Training and guidelines
We have produced a course entitled ‘Asylum On The Grounds Of Sexual Orientation’ which, in partnership with the Immigration Law Practitioners’ Association (ILPA), we deliver to immigration solicitors. The course has received much acclaim from participants.
In conjunction with ILPA we have produced sexual orientation and gender identity guidelines. These are similar to the gender guidelines that have been adopted by the Home Office and by the wide range of practitioners in the immigration world. Alongside this development, we have also begun training immigration judges in the UK and abroad on issues of sexuality.
Our work with immigration judges and our on‑going dialogue with the Home Office has the potential to have significant influence and impact on policy.

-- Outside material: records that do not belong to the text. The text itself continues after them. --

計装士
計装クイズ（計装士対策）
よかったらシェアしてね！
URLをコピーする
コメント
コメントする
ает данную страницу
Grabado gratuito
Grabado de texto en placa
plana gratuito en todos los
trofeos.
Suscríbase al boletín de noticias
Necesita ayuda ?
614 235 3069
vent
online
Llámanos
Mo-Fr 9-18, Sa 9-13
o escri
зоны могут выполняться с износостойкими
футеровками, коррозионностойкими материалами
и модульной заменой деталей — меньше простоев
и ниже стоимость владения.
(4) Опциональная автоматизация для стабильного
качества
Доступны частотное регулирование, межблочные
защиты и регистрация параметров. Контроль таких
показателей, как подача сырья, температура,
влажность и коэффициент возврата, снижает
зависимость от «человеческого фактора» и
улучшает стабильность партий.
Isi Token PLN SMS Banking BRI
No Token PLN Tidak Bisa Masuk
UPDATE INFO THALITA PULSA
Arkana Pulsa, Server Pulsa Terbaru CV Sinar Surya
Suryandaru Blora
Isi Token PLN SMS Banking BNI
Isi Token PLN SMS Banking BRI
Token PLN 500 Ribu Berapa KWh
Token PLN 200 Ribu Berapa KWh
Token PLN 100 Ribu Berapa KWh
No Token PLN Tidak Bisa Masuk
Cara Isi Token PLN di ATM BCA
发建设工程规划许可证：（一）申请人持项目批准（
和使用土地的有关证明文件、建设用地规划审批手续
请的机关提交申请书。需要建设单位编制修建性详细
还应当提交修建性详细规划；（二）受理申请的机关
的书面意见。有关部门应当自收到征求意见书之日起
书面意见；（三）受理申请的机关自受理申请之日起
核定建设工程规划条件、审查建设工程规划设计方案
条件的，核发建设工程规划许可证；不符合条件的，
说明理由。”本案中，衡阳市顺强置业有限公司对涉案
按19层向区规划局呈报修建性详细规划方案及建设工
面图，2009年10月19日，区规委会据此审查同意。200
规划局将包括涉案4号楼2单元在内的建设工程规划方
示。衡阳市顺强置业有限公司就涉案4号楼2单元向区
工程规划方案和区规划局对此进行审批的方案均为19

The work we began in 1993 on immigration for people in same‑sex relationships led to an understanding that our aims could only be achieved within the broader aim of lesbians and gay men achieving equality in the UK. Similarly, the work with asylum seekers has led to an understanding that a broader aim is also required. In the long term, the group aims to:
- Strengthen ongoing relationships with the International Lesbian and Gay Association, International Gay and Lesbian Human Rights Commission and other overseas groups, including NGOs such as Amnesty International and others in Europe;
and with the support of LGBT groups in their own countries:
- Help change negative attitudes towards lesbians and gay men in other countries;
- Be involved in action opposing overseas persecution and torture of gay men and lesbians;
- Influence decision‑makers in other countries on lesbian and gay issues, and encourage the British government to support this.